FCAT Example Output Results

So I just took you through the more relevant hardware and software side of things. In the end on our articles you guys will be merely looking at a handful of charts and the big benefit of FCAT is that we can now present multiple datasets. Plotted Frametime charts, Percentile and Percentage charts but also charts showing what you see with FCAT and FRAPS combined with dropped and Runt frames. Let's simply walk though a handful of examples and let the charts enter your mindset. This is the RAW data converted in a handful plots from FCAT. BTW, in the end we'll be designing our own scaling for our charts as scaling is way off with these.

This is Tomb Raider @ 2560x1440 on a Radeon HD 7950 Boost edition:

Plot

First off a result chart with errors ... we had to find out the hard way that our storage solution was not fast enough. Each four seconds or so the IO reached a bottleneck. It will kill and ruin results. We therefore created a storage solution that as capable of writing faster then 650 Mb/sec. But now some proper examples, all runs are recordings of 30 seconds, this round with a storage solution that is not messing up our results.

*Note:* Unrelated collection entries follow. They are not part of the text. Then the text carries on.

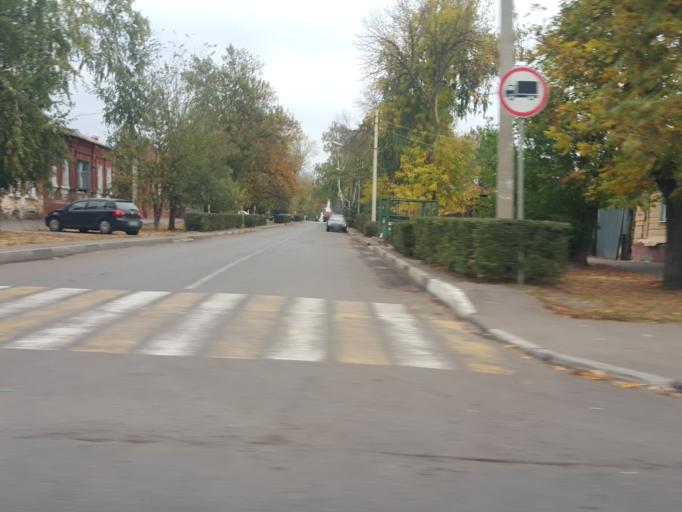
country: RU
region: Tambov
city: Tambov
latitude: 52.7155
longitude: 41.4552
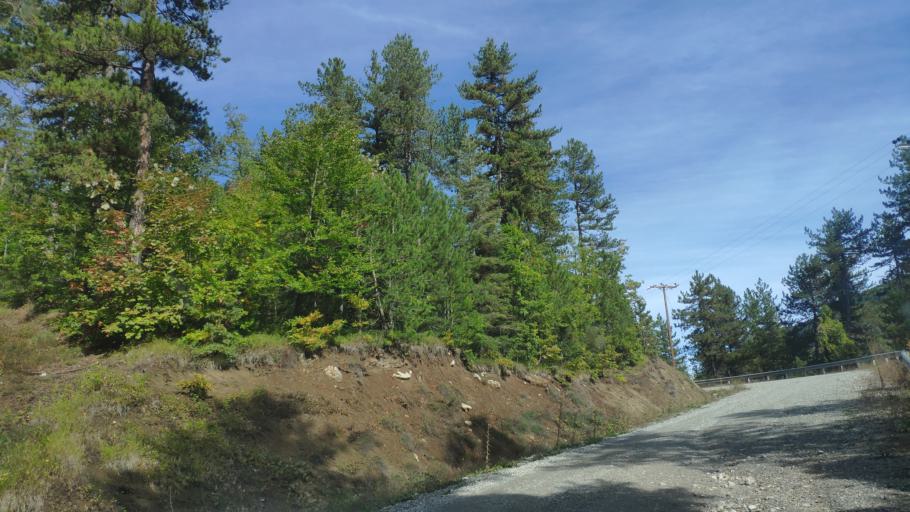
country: AL
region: Korce
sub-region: Rrethi i Devollit
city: Miras
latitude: 40.4147
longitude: 20.8710
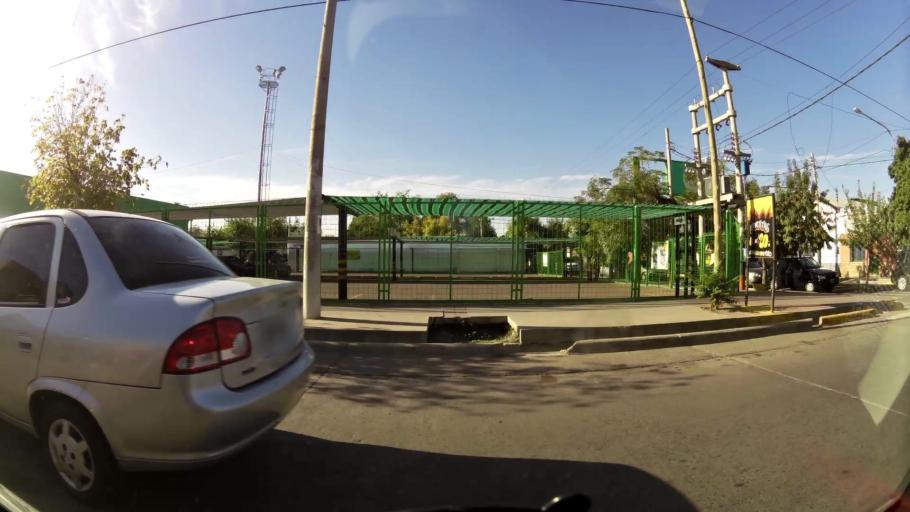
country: AR
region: Mendoza
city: Mendoza
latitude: -32.9031
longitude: -68.8329
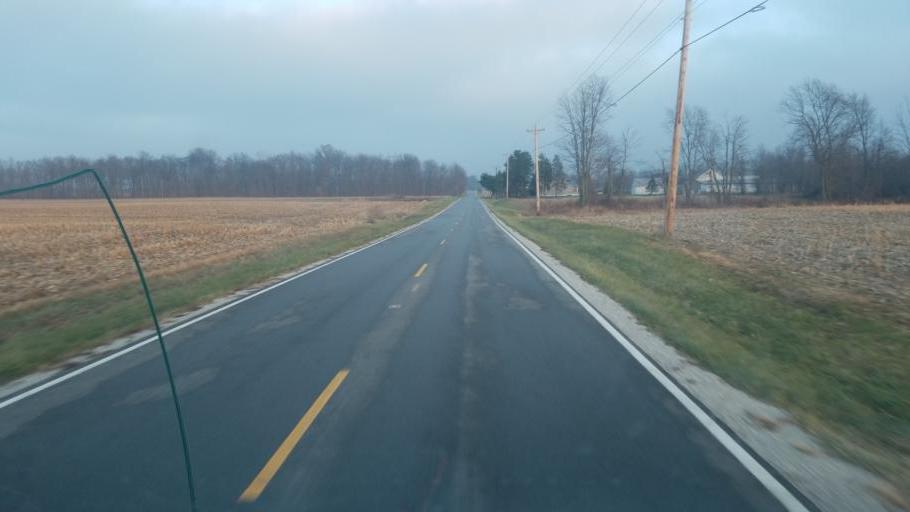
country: US
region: Ohio
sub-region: Wyandot County
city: Carey
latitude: 40.9998
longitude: -83.2858
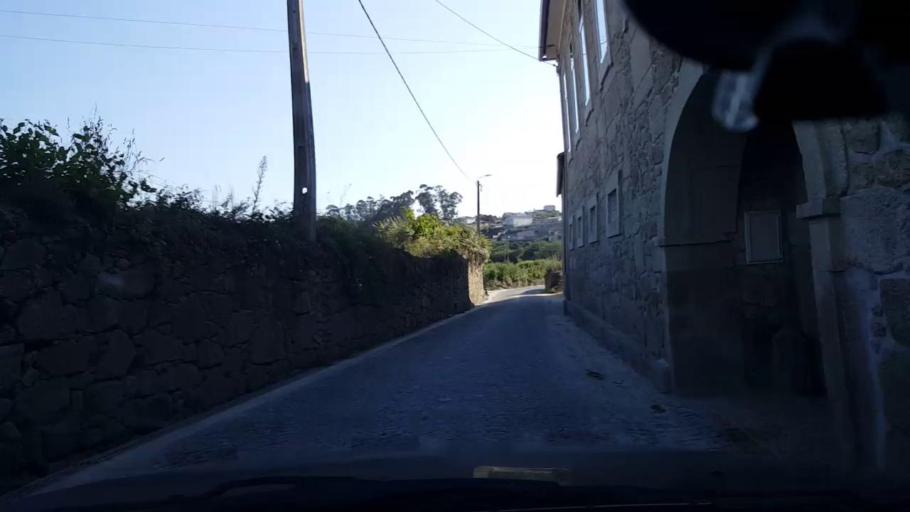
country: PT
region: Porto
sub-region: Vila do Conde
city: Arvore
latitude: 41.3595
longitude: -8.7211
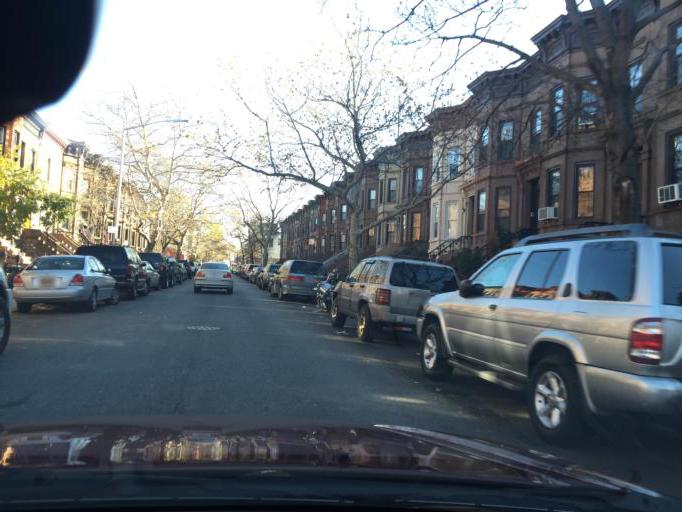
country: US
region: New York
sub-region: Kings County
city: Bensonhurst
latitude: 40.6428
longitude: -74.0155
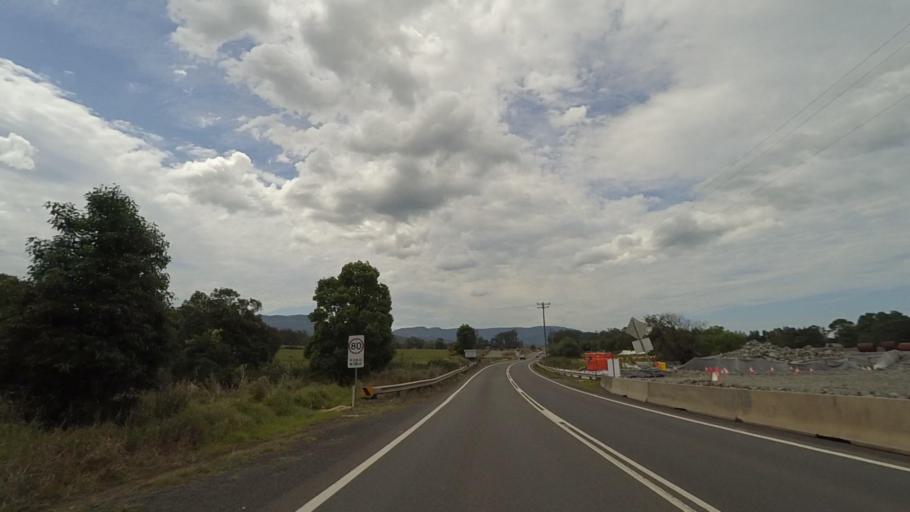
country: AU
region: New South Wales
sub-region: Shoalhaven Shire
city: Berry
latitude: -34.7895
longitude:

But hang on a minute and let it simmer... as this immediately proofs that when something inside the system, GPU or game is wrong we are going to notice it in the charts. Pretty cool.

3096_plot

So in our second attempt we are now seeing far better results. Above an R7950 at 2560x1440. You'll notice that here frametime scaling (chart wise) still needs to be altered, the charts are incredibly blown up, but on this 30 Second run the graphics card manages to remain below 25ms, that means we can not detect any anomalies like glitches and stutters. This is a near perfect result really.

For thos that do not understand what you are looking at, the above is a scene rendered. The plot is averaging 19ms to 25ms per rendered frame. With this chart, lower = better. Huge spikes above 40-50ms can be considered a problem or indicate a low framerate.

 

Per

A different chart then - above you can see a percentile chart of the very same run where we plot FPS and place it in relation to percentiles. If you look at the left beginning of the chart, we start at 50% at 47 FPS. This means that 50% of the time measured frames is doing 47 FPS. At the other side of the scope to the right you'll notice that the last 5% of the frames is at 42 FPS or lower. This is another and valid way of looking at performance. BTW the final percentile charts that will end up in the reviews will scale from 1 to 100. So this is merely for demonstration purposes.

 

Run.stats

Here we have a chart where we can show Runts, Drop, Fraps and FPS. Unfortunately Tomb Raider runs so well that we can't detect any anomalies. So we created some for illustration...

3085_run.stats

Two important lines in the chart are the Fraps line and the FPS line. The Fraps line is the performance overall measured performance if all frames being delivered are treated as fully formed, evenly spaced, and equally displayed.

  • The FPS blue line is the computed performance after dropped frames and runted frames are taken into account. 
  • Dropped frames are any frame that is sent from a game to the graphics pipeline, is counted by Fraps, but for any reason is NOT displayed on the users display.
  • Runt frames are any frame that is sent from a game to the graphics pipeline, counted by Fraps, but for any reason is shown on the screen for an extremely short period of time – So short that the viewer effectively can’t see it.

Guru3D is going to focuss mostly on the Timeframe (game experience) and percentile data, we are not that interested as to what FRAPS reports as in the future, we'll not be using it any more.